Nachbacken gibt es in der kleinen Vollkornbäckerei Scharnebeck nicht. "Abends bestellen die Läden, die wir beliefern. Und was wir selbst im Laden haben, muss reichen", sagt die Angestellte Kerstin Kerk. Gebacken wird ausschließlich nachts, das gilt für Brot und Brötchen gleichermaßen. "Beginn ist gegen 19 oder 20 Uhr, und dann ist es wie ein regulärer Arbeitstag: rund acht Stunden.
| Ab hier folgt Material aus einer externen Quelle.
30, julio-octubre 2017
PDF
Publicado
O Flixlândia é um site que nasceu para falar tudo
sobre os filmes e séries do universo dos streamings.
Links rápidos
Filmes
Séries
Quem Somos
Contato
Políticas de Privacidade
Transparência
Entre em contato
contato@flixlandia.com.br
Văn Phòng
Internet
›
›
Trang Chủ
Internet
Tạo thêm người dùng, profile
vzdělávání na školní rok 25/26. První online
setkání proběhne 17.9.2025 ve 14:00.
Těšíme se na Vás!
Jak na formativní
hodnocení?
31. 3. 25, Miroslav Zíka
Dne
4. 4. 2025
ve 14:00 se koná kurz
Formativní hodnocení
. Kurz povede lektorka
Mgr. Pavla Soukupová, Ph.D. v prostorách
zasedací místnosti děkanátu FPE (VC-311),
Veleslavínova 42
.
Die Fahrer starten gegen 3 oder 4 Uhr zu den Läden zwischen Lüchow und Hamburg." Für Roggenbrote, sagt Kerstin Kerk, wäre es sogar gut, einen Tag zu liegen. "Es wird besser und lässt sich leichter schneiden."

Brot, Brötchen und Kuchen solange der Vorrat reicht gibt es auch in den Filialen des Godehus'. In der eigenen Bio-Bäckerei in Beverbeck bei Bienenbüttel beginnt die Arbeit nachts zwischen 1 und 2 Uhr, zwischen 9 und 10 Uhr haben die Bäcker Feierabend. "Wir wollten bereits in den Tagbetrieb wechseln, aber die Bäcker wollten es nicht", sagt Geschäftsführer Jörn Winkelmann.

Die Bio-Bäckerei liefert nur einmal am Tag aus. "Was übrig bleibt, wird am nächsten Tag günstiger verkauft", sagt Winkelmann. Eine zweite Lieferung würde sich nicht lohnen. Etwa zwei Stunden vor Ladenschluss sei nur noch die Hälfte der Sorten da. "Das ist aber auch eine Gelegenheit, etwas Neues auszuprobieren und eben ein anderes als das gewünschte Brot zu nehmen."